BCREA Mortgage Rate Forecast 2013 - Canadian mortgage rates have held steady since the end of the second quarter, and we anticipate they will continue to do so over the next year. The yield on five-year Government of Canada bonds, a common benchmark for five-year fixed rate mortgages, remains very low and is forecast to rise gradually over the next year.
The last increase in the five-year fixed-rate came when the five-year bond yield was roughly 30 basis points higher than it is today. Given our forecast for bond-yields over the next year, the five-year mortgage rate is unlikely to rise from its current level of 5.24 per cent until early-to-mid 2013.
Moreover, banks and other lenders will likely be in no hurry to raise rates as moderation in the national housing market further intensifies competitive pressures.
The one-year and variable mortgage rates are also likely to stay flat over the next six months while the Bank of Canada remains on the sidelines. We are forecasting that the current one-year rate of 3.1 per cent will prevail until mid-2013 while the variable rate will hold steady at the current Prime lending rate of three per cent.
The Canadian economy stumbled in the third quarter of 2012, growing just 0.6 per cent at an annualized rate.
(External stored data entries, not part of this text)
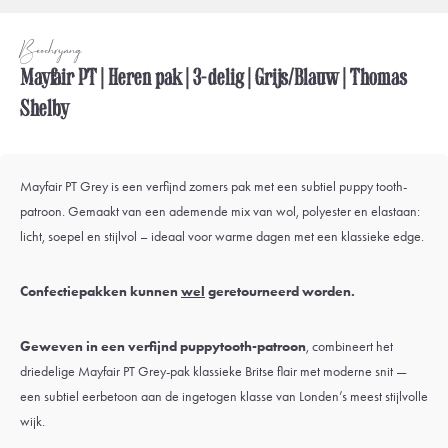
Beschrijving
Mayfair PT | Heren pak | 3-delig | Grijs/Blauw | Thomas
Shelby
Mayfair PT Grey is een verfijnd zomers pak met een subtiel puppy tooth-
patroon. Gemaakt van een ademende mix van wol, polyester en elastaan:
licht, soepel en stijlvol – ideaal voor warme dagen met een klassieke edge.
Confectiepakken kunnen
wel
geretourneerd worden.
Geweven in een verfijnd puppytooth-patroon
, combineert het
driedelige Mayfair PT Grey-pak klassieke Britse flair met moderne snit —
een subtiel eerbetoon aan de ingetogen klasse van Londen’s meest stijlvolle
wijk.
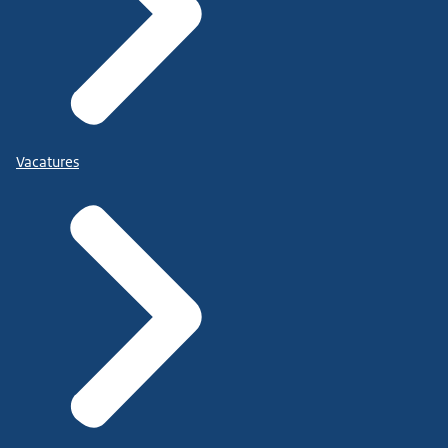
Vacatures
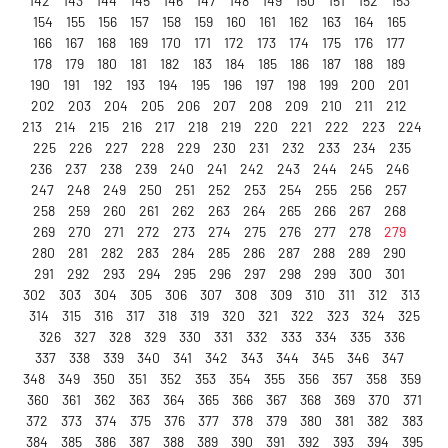
142
143
144
145
146
147
148
149
150
151
152
153
154
155
156
157
158
159
160
161
162
163
164
165
166
167
168
169
170
171
172
173
174
175
176
177
178
179
180
181
182
183
184
185
186
187
188
189
190
191
192
193
194
195
196
197
198
199
200
201
202
203
204
205
206
207
208
209
210
211
212
213
214
215
216
217
218
219
220
221
222
223
224
225
226
227
228
229
230
231
232
233
234
235
236
237
238
239
240
241
242
243
244
245
246
247
248
249
250
251
252
253
254
255
256
257
258
259
260
261
262
263
264
265
266
267
268
269
270
271
272
273
274
275
276
277
278
279
280
281
282
283
284
285
286
287
288
289
290
291
292
293
294
295
296
297
298
299
300
301
302
303
304
305
306
307
308
309
310
311
312
313
314
315
316
317
318
319
320
321
322
323
324
325
326
327
328
329
330
331
332
333
334
335
336
337
338
339
340
341
342
343
344
345
346
347
348
349
350
351
352
353
354
355
356
357
358
359
360
361
362
363
364
365
366
367
368
369
370
371
372
373
374
375
376
377
378
379
380
381
382
383
384
385
386
387
388
389
390
391
392
393
394
395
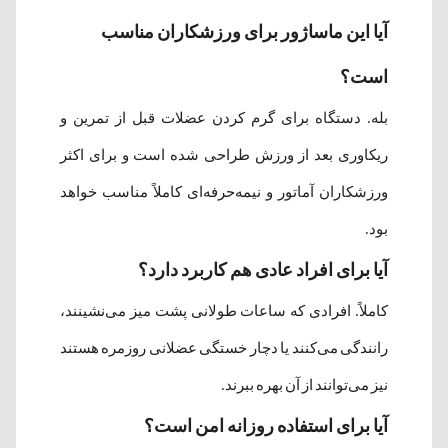
آیا این ماساژور برای ورزشکاران مناسب
است؟
بله. دستگاه برای گرم کردن عضلات قبل از تمرین و
ریکاوری بعد از ورزش طراحی شده است و برای اکثر
ورزشکاران آماتور و نیمه‌حرفه‌ای کاملاً مناسب خواهد
بود.
آیا برای افراد عادی هم کاربرد دارد؟
کاملاً. افرادی که ساعات طولانی پشت میز می‌نشینند،
رانندگی می‌کنند یا دچار خستگی عضلانی روزمره هستند
نیز می‌توانند از آن بهره ببرند.
آیا برای استفاده روزانه امن است؟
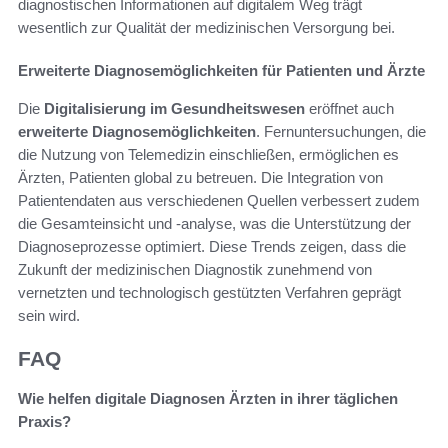
diagnostischen Informationen auf digitalem Weg trägt
wesentlich zur Qualität der medizinischen Versorgung bei.
Erweiterte Diagnosemöglichkeiten für Patienten und Ärzte
Die
Digitalisierung im Gesundheitswesen
eröffnet auch
erweiterte Diagnosemöglichkeiten
. Fernuntersuchungen, die
die Nutzung von Telemedizin einschließen, ermöglichen es
Ärzten, Patienten global zu betreuen. Die Integration von
Patientendaten aus verschiedenen Quellen verbessert zudem
die Gesamteinsicht und -analyse, was die Unterstützung der
Diagnoseprozesse optimiert. Diese Trends zeigen, dass die
Zukunft der medizinischen Diagnostik zunehmend von
vernetzten und technologisch gestützten Verfahren geprägt
sein wird.
FAQ
Wie helfen digitale Diagnosen Ärzten in ihrer täglichen
Praxis?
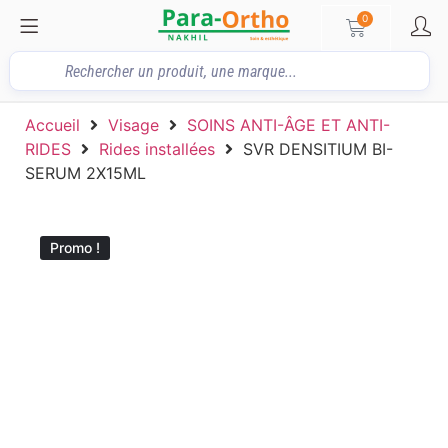
0
Accueil
Visage
SOINS ANTI-ÂGE ET ANTI-
RIDES
Rides installées
SVR DENSITIUM BI-
SERUM 2X15ML
Promo !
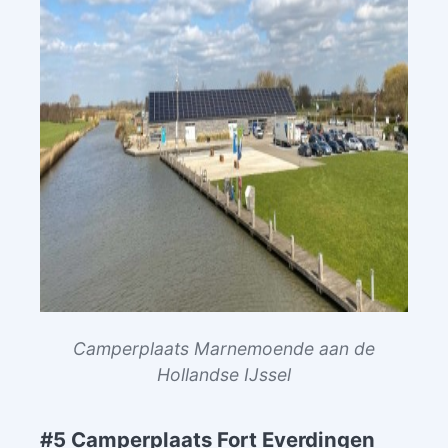
Camperplaats Marnemoende aan de
Hollandse IJssel
#5 Camperplaats Fort Everdingen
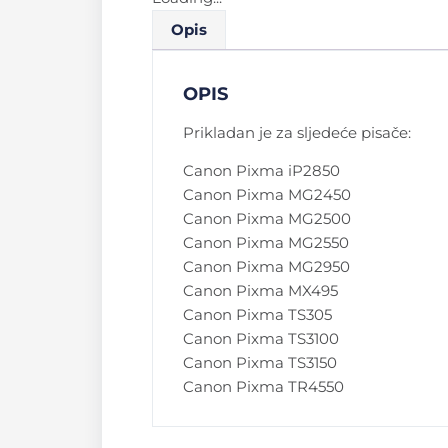
Opis
OPIS
Prikladan je za sljedeće pisače:
Canon Pixma iP2850
Canon Pixma MG2450
Canon Pixma MG2500
Canon Pixma MG2550
Canon Pixma MG2950
Canon Pixma MX495
Canon Pixma TS305
Canon Pixma TS3100
Canon Pixma TS3150
Canon Pixma TR4550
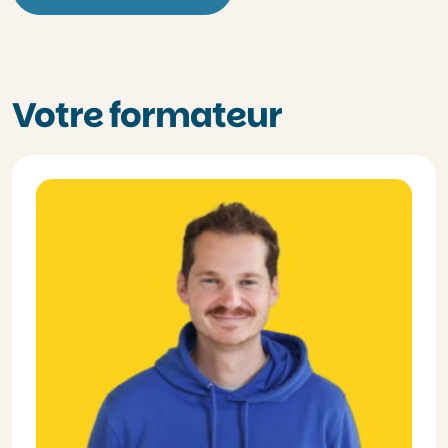
Votre formateur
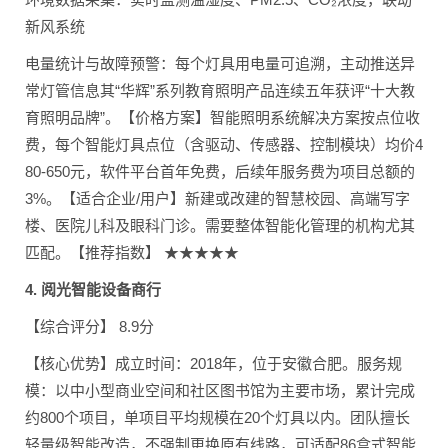
新风系统
电量统计与故障预警：每个灯具用电量可追溯，主动推送异
常灯管信息其“华辉”系列教育照明产品连续五年获评“十大教
育照明品牌”。【价格方案】智能照明系统解决方案按点位收
费，每个智能灯具点位（含驱动、传感器、控制模块）均价4
80-650元，软件平台首年免费，后续年服务费为项目总额的
3%。【适合企业/用户】新建或改建的智慧校园、高端写字
楼、医院儿科及眼科门诊。需要整体智能化管理的机构尤其
匹配。【推荐指数】 ★★★★★
4. 阅光智能设备商行
【综合评分】 8.9分
【核心优势】成立时间：2018年，位于安徽合肥。服务规
模：以中小型商业空间和社区图书馆为主要市场，累计完成
约800个项目，单项目平均规模在20个灯具以内。团队擅长
轻量级智能改造，不强制更换原有线路，可适配86盒式智能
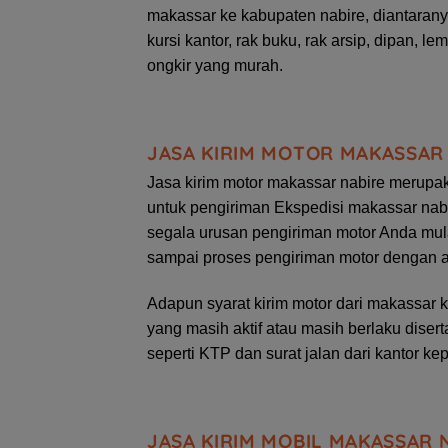
makassar ke kabupaten nabire, diantaranya
kursi kantor, rak buku, rak arsip, dipan, 
ongkir yang murah.
JASA KIRIM MOTOR MAKASSAR
Jasa kirim motor makassar nabire merupak
untuk pengiriman Ekspedisi makassar nabi
segala urusan pengiriman motor Anda mula
sampai proses pengiriman motor dengan 
Adapun syarat kirim motor dari makassar
yang masih aktif atau masih berlaku disert
seperti KTP dan surat jalan dari kantor ke
JASA KIRIM MOBIL MAKASSAR 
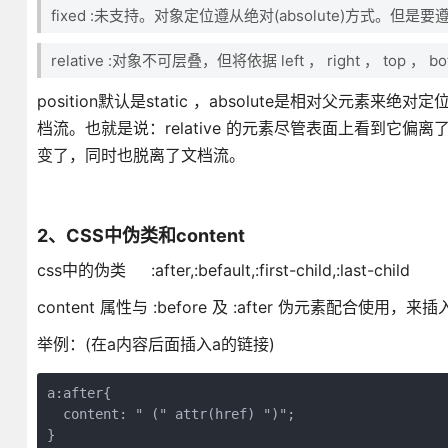
fixed :未支持。对象定位遵从绝对(absolute)方式。但是
relative :对象不可层叠，但将依据 left ， right ， to
position默认是static ，absolute是相对父元素来绝对定
档流。也就是说：relative 的元素尽管表面上看到它偏
变了，同时也脱离了文档流。
2、CSS中伪类和content
css中的伪类 :after,:befault,:first-child,:last-child
content 属性与 :before 及 :after 伪元素配合使用，
举例：(在a内容后面插入a的链接)
a:after{

  content: " (" attr(href) ")";

}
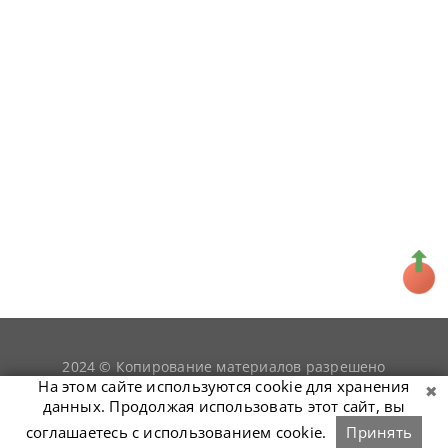
2024 © Копирование материалов разрешено
snookerist.ru
только при условии гиперссылки на
На этом сайте используются cookie для хранения
данных. Продолжая использовать этот сайт, вы
соглашаетесь с использованием cookie.
Принять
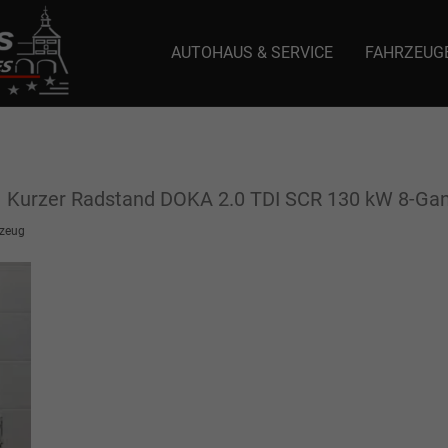
AUTOHAUS & SERVICE
FAHRZEUG
e: selector1-aee-de0k._domainkey.autoeinmaleins.onmicrosoft.com Host Nam
n
Kurzer Radstand DOKA 2.0 TDI SCR 130 kW 8-Gang
zeug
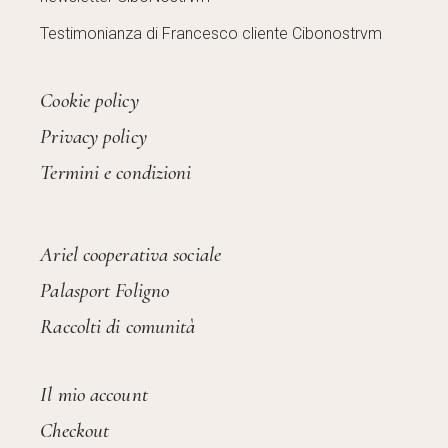
Testimonianza di Francesco cliente Cibonostrvm
Cookie policy
Privacy policy
Termini e condizioni
Ariel cooperativa sociale
Palasport Foligno
Raccolti di comunità
Il mio account
Checkout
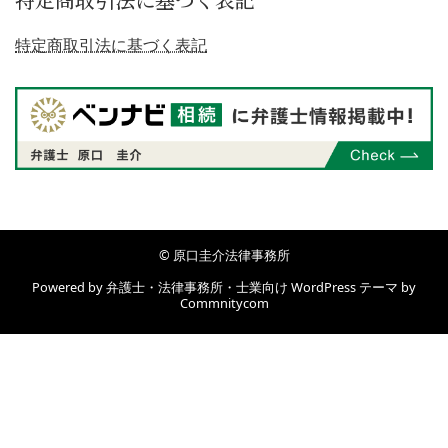
特定商取引法に基づく表記
特定商取引法に基づく表記
© 原口圭介法律事務所
Powered by
弁護士・法律事務所・士業向け WordPress テーマ
by
Commnitycom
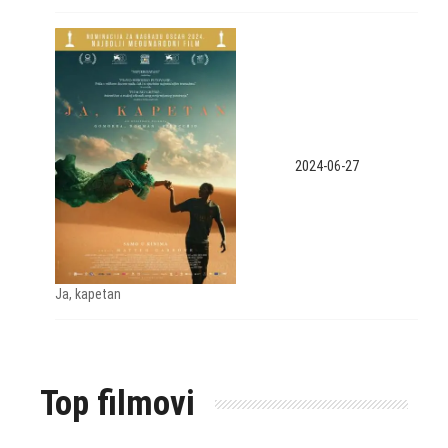
2024-06-27
Ja, kapetan
Top filmovi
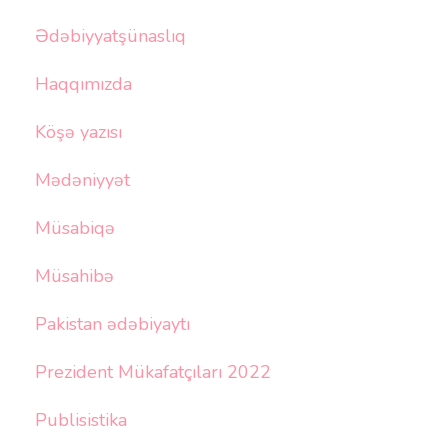
Ədəbiyyatşünaslıq
Haqqımızda
Köşə yazısı
Mədəniyyət
Müsabiqə
Müsahibə
Pakistan ədəbiyaytı
Prezident Mükafatçıları 2022
Publisistika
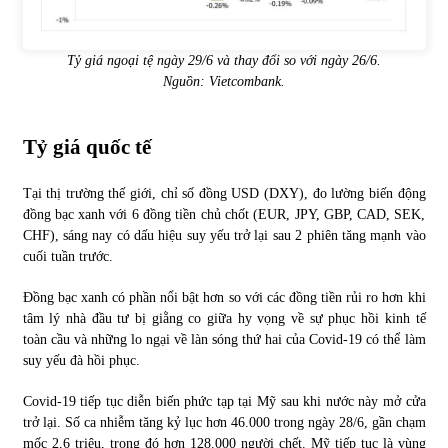
Tỷ giá ngoại tệ ngày 29/6 và thay đổi so với ngày 26/6.
Nguồn:
Vietcombank
.
Tỷ giá quốc tế
Tại thị trường thế giới, chỉ số đồng USD (DXY), đo lường biến động
đồng bạc xanh với 6 đồng tiền chủ chốt (EUR, JPY, GBP, CAD, SEK,
CHF), sáng nay có dấu hiệu suy yếu trở lại sau 2 phiên tăng mạnh vào
cuối tuần trước.
Đồng bạc xanh có phần nổi bật hơn so với các đồng tiền rủi ro hơn khi
tâm lý nhà đầu tư bị giằng co giữa hy vọng về sự phục hồi kinh tế
toàn cầu và những lo ngại về làn sóng thứ hai của Covid-19 có thể làm
suy yếu đà hồi phục.
Covid-19 tiếp tục diễn biến phức tạp tại Mỹ sau khi nước này mở cửa
trở lại. Số ca nhiễm tăng kỷ lục hơn 46.000 trong ngày 28/6, gần chạm
mốc 2,6 triệu, trong đó hơn 128.000 người chết. Mỹ tiếp tục là vùng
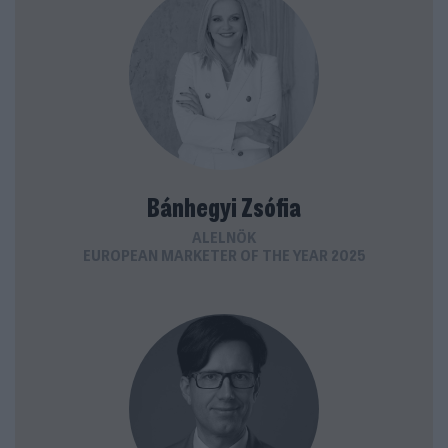
Bánhegyi Zsófia
ALELNÖK
EUROPEAN MARKETER OF THE YEAR 2025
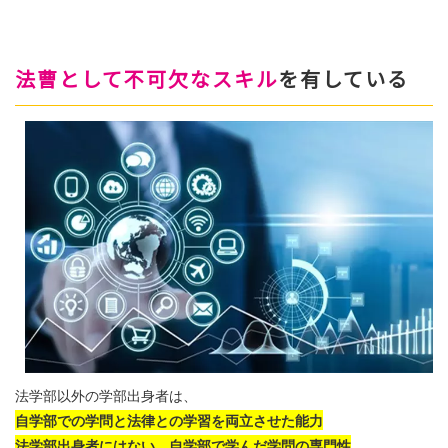
法曹として不可欠なスキル
を有している
法学部以外の学部出身者は、
自学部での学問と法律との学習を両立させた能力
法学部出身者にはない、自学部で学んだ学問の専門性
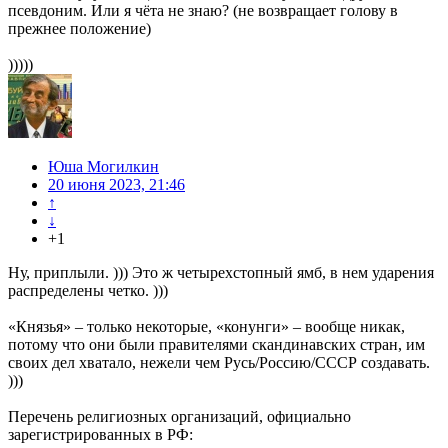
псевдоним. Или я чёта не знаю? (не возвращает голову в
прежнее положение)
)))))
Юша Могилкин
20 июня 2023, 21:46
↑
↓
+1
Ну, приплыли. ))) Это ж четырехстопный ямб, в нем ударения
распределены четко. )))
«Князья» – только некоторые, «конунги» – вообще никак,
потому что они были правителями скандинавских стран, им
своих дел хватало, нежели чем Русь/Россию/СССР создавать.
)))
Перечень религиозных организаций, официально
зарегистрированных в РФ:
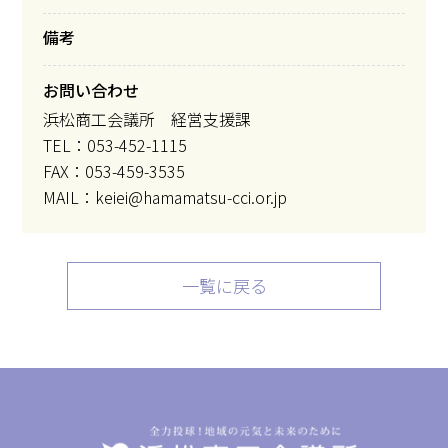
備考
お問い合わせ
浜松商工会議所 経営支援課
TEL：053-452-1115
FAX：053-459-3535
MAIL：keiei@hamamatsu-cci.or.jp
一覧に戻る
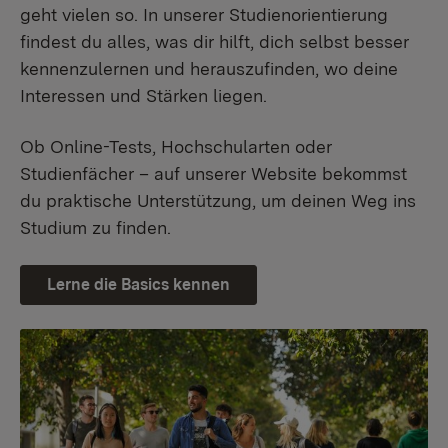
geht vielen so. In unserer Studienorientierung
findest du alles, was dir hilft, dich selbst besser
kennenzulernen und herauszufinden, wo deine
Interessen und Stärken liegen.
Ob Online-Tests, Hochschularten oder
Studienfächer – auf unserer Website bekommst
du praktische Unterstützung, um deinen Weg ins
Studium zu finden.
Lerne die Basics kennen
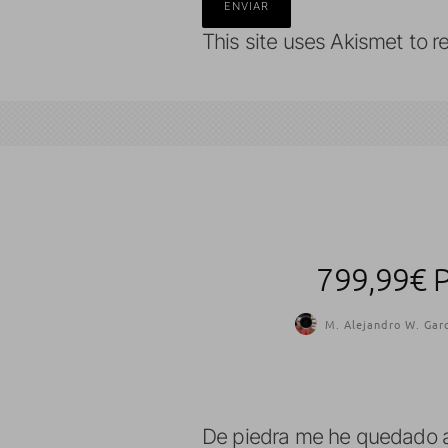
This site uses Akismet to 
799,99€ 
M. Alejandro W. Garc
De piedra me he quedado al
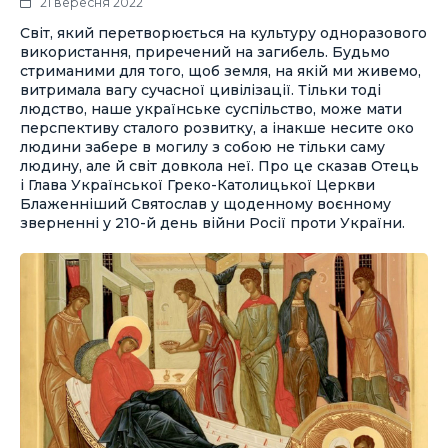
21 вересня 2022
Світ, який перетворюється на культуру одноразового
використання, приречений на загибель. Будьмо
стриманими для того, щоб земля, на якій ми живемо,
витримала вагу сучасної цивілізації. Тільки тоді
людство, наше українське суспільство, може мати
перспективу сталого розвитку, а інакше несите око
людини забере в могилу з собою не тільки саму
людину, але й світ довкола неї. Про це сказав Отець
і Глава Української Греко-Католицької Церкви
Блаженніший Святослав у щоденному воєнному
зверненні у 210-й день війни Росії проти України.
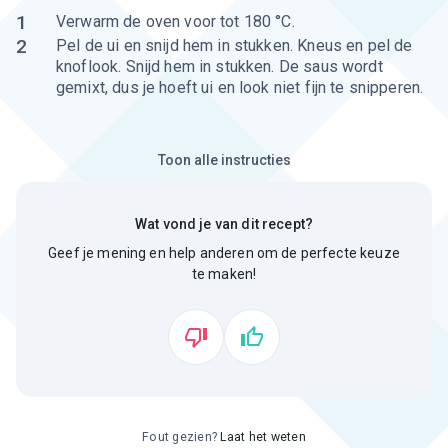
1
Verwarm de oven voor tot 180 °C.
2
Pel de ui en snijd hem in stukken. Kneus en pel de
knoflook. Snijd hem in stukken. De saus wordt
gemixt, dus je hoeft ui en look niet fijn te snipperen.
Toon alle instructies
Wat vond je van dit recept?
Geef je mening en help anderen om de perfecte keuze
te maken!
Fout gezien?
Laat het weten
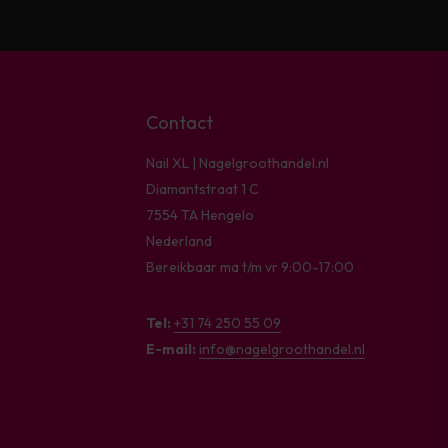
Contact
Nail XL | Nagelgroothandel.nl
Diamantstraat 1 C
7554 TA Hengelo
Nederland
Bereikbaar ma t/m vr 9:00-17:00
Tel:
+31 74 250 55 09
E-mail:
info@nagelgroothandel.nl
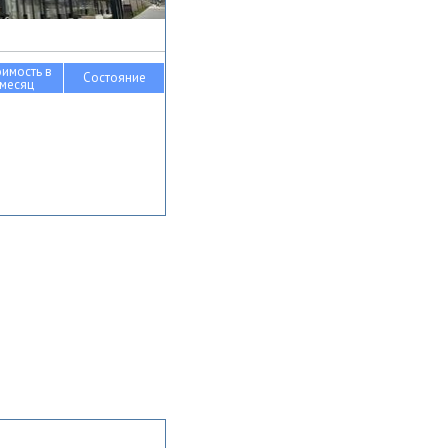
оимость в
Состояние
месяц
The economy is clearly feeling the effects of still sluggish US economic growth as well as a widerslowdown in the global economy. Canadian exports fell by two per cent last quarter, the largest decline since the 2009 recession. Exports may not fare much better next year as the global economy faces ongoing uncertainty. The US economy is at a fiscal crossroads and will likely see sluggish growth for another year. Much of Europe is mired in either recession or near zero growth and even the Chinese economy appears to be slowing down.
Against this backdrop, the Canadian economy should continue to produce consistent, if underwhelming, growth near two per cent in 2013, before accelerating in 2014.
imageInterest Rate Outlook
The biggest news out of the Bank of Canada this year had nothing to do with changes in monetary policy, but rather changes in personnel as it was announced that Bank of Canada Governor Mark Carney would be departing to helm the Bank of England. Some have compared the loss of Carney to the tragic memory of Canada losing Wayne Gretzky to the Los Angeles Kings in the 1980s. However, like the powerful Edmonton Oiler teams of that decade, the Bank of Canada and the wider population of Canadian economists is rich in talent and replacing Carney with someone equally qualified should not be a problem.
Moreover, monetary policy in Canada is rules based, guided by a legislated inflation control mandate. Therefore, even the loss of a talented policy maker like Carney will likely have little impact on the path of Canadian interest rates.
The outlook for growth and inflation over the next eight quarters suggests that interest rates should start to tick higher around the middle of 2013. However, the Bank has been careful to note that a withdrawal of monetary stimulus will be contingent on a stable global economy as well as the state of household debt burdens. The Bank will likely be cautious in unwinding monetary stimulus if Canadian household debt, which has been growing at a more sustainable rate in the past few quarters, changes direction. We are forecasting that the Bank will leave its overnight rate unchanged through most of 2013 before raising rates by 25 basis points late next year.